The polls were wrong.
The media were wrong
And people all around the world were blindsided.
But they shouldn’t have been.
Fortune.com calls it an “inescapable fact” that the media couldn’t report on a potential Trump win because the media “simply couldn’t believe it”. The article continues to talk about how easy it is to put ourselves in a media “bubble”, and to “preach to the converted”.
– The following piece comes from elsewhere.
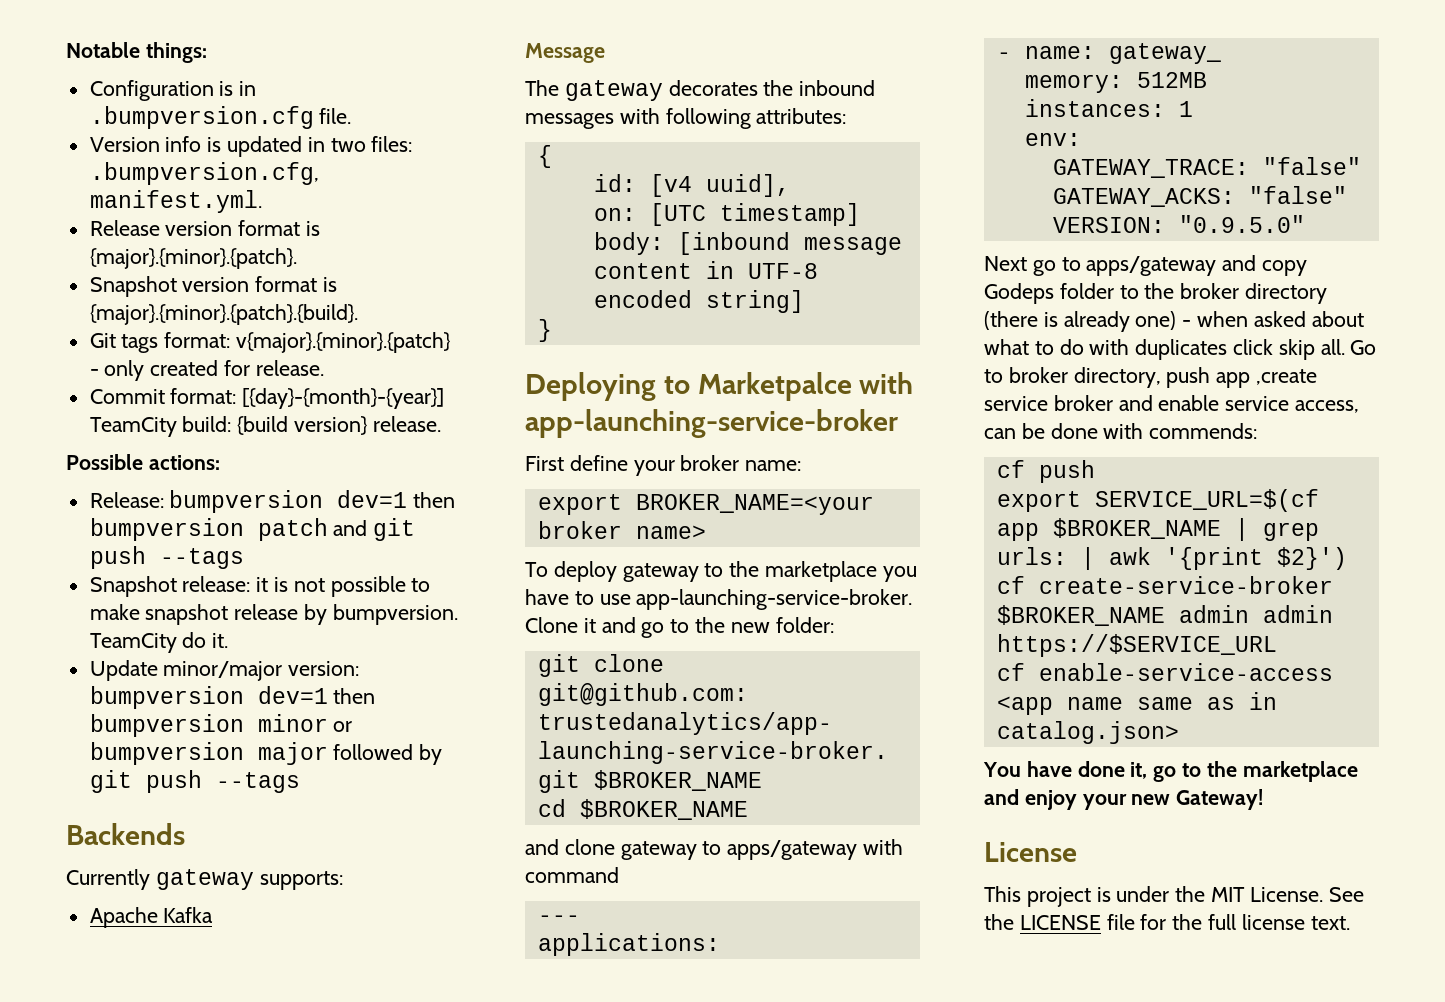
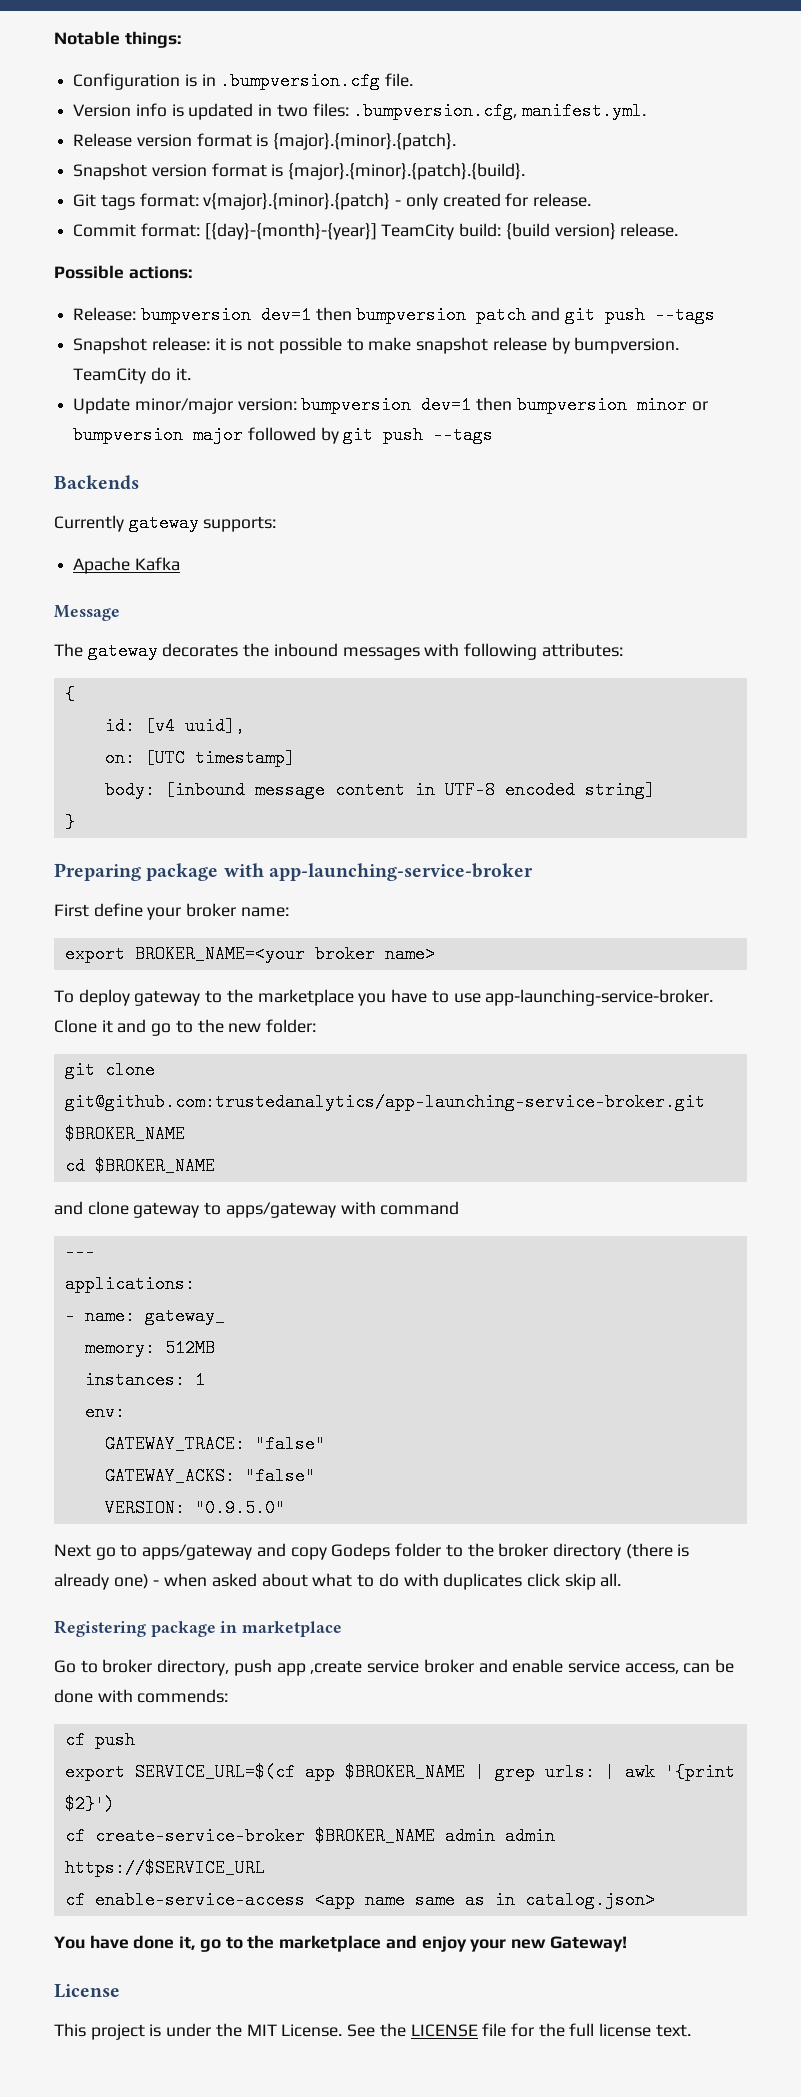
[525,372,852,401] Deploying to Marketpalce -> [54,863,219,881] Preparing package
(1345, 347) none -> [54,1620,343,1637] // Registering package in marketplace //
That bubble that we tend to put ourselves in (if you identify as a conservative, it is likely you follow conservative media personalities and platforms because they resonate with you, and why would you follow a republican with whom you disagree with on most issues? Why would you subject yourself to that on your personal social media?) is a dangerous side effect of social media. But, we ultimately put ourselves there. What happens, though, when every mainstream media outlet is actively anti-Trump, or pro-Clinton, or both?
In this election, the media sheltered us from the truth. Why? Perhaps it is because the media was afraid to appear racist, sexist, bigoted, etc. Or maybe it just didn’t want to show any form of support for someone they thought embodied those qualities. But what we missed as media consumers, was news like this:
I am not arguing in support of Trump. I am not trying to prove that the media painted him as something he isn’t. But I do think the media fed us an image, an idea, an opinion…when the media’s role is to provide us with unbiased information, and the chance to decide on our own.
This election proved to me, and to a lot of media consumers, that now, more than ever, we must be weary of the information that is being given to us. It is up to us to ensure that we are responsible, independent, and free-thinking media consumers.